Avis n° : 83/2025
Proposition de loi du pays portant modification du code du travail
Commission :
Éducation-emploi
Avis :
Avis défavorable
Rendu le :
30/12/2025
Rapporteur(s) :
Messieurs Thierry BUTTAUD et Diego LAO

La proposition de loi du pays soumise à l’avis du CESEC vise à instituer une gratification obligatoire pour les stages en milieu professionnel, à partir d’un seuil de durée, afin de mieux protéger les étudiants, réduire les situations de précarité et reconnaître leur contribution dans les structures d’accueil.
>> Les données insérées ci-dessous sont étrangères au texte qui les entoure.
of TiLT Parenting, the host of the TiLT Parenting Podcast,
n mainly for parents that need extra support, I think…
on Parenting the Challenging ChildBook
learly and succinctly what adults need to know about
Elle entend rapprocher le droit polynésien des standards métropolitains et internationaux, tout en renforçant la dimension pédagogique du stage comme outil d’apprentissage et d’insertion.

 

 

Le CESEC se déclare favorable au principe d’une gratification des stages, qu’il considère légitime et nécessaire pour valoriser l’engagement des étudiants. Toutefois, l’institution exprime de fortes réserves sur la proposition de loi du pays telle que présentée et estime qu’elle ne peut, en l’état, constituer une réponse satisfaisante.

 

 

Pour l’institution :

 

 

  • la notion de « stagiaire » et son statut doivent être clairement définis, afin d’éviter toute assimilation au salariat et de garantir un cadre juridique cohérent avec la finalité éducative du stage ;

  • il est indispensable que toute réforme touchant aux stages soit préparée dans un cadre de dialogue structuré, associant administrations compétentes, partenaires sociaux, établissements d’enseignement, associations, étudiants et organismes d’accueil ;

  • il convient de privilégier un rattachement juridique dans un cadre éducatif spécifique plutôt que dans le code du travail, et d’étudier l’opportunité d’imposer, par voie réglementaire, l’intégration de clauses obligatoires dans les conventions de stage afin d’assurer un cadre clair, cohérent et sécurisé ;

  • le dispositif doit être étendu au secteur public et aux professions libérales, et doit viser également les fondations à but non lucratif ; 

  • les cas de dérogation doivent être clairement définis avec des critères précis et une autorité identifiée pour leur mise en œuvre ;

  • la notion de « jours de présence effective » doit être précisée et la distinction entre formation initiale et formation professionnelle clairement établie ;

  • le mode de calcul de la gratification doit être adapté en évitant les références salariales susceptibles d’entretenir une confusion avec le salariat ;

  • les conditions de rupture anticipée doivent être encadrées, la couverture sociale clarifiée et les responsabilités respectives définies entre la structure d’accueil, l’établissement d’enseignement et l’étudiant stagiaire ;

  • un traitement équitable des étudiants polynésiens et extérieurs doit être garanti, en distinguant explicitement les différentes catégories d’étudiants ;

  • l’organisation pratique des stages doit être améliorée par la mise en place d’un calendrier préétabli, élaboré en concertation avec les établissements et les acteurs socio‑économiques.

 

 

En l’état et au regard des éléments qui précèdent, le Conseil Économique, Social, Environnemental et Culturel de la Polynésie française émet un avis défavorable à la proposition de loi du pays portant modification du code du travail.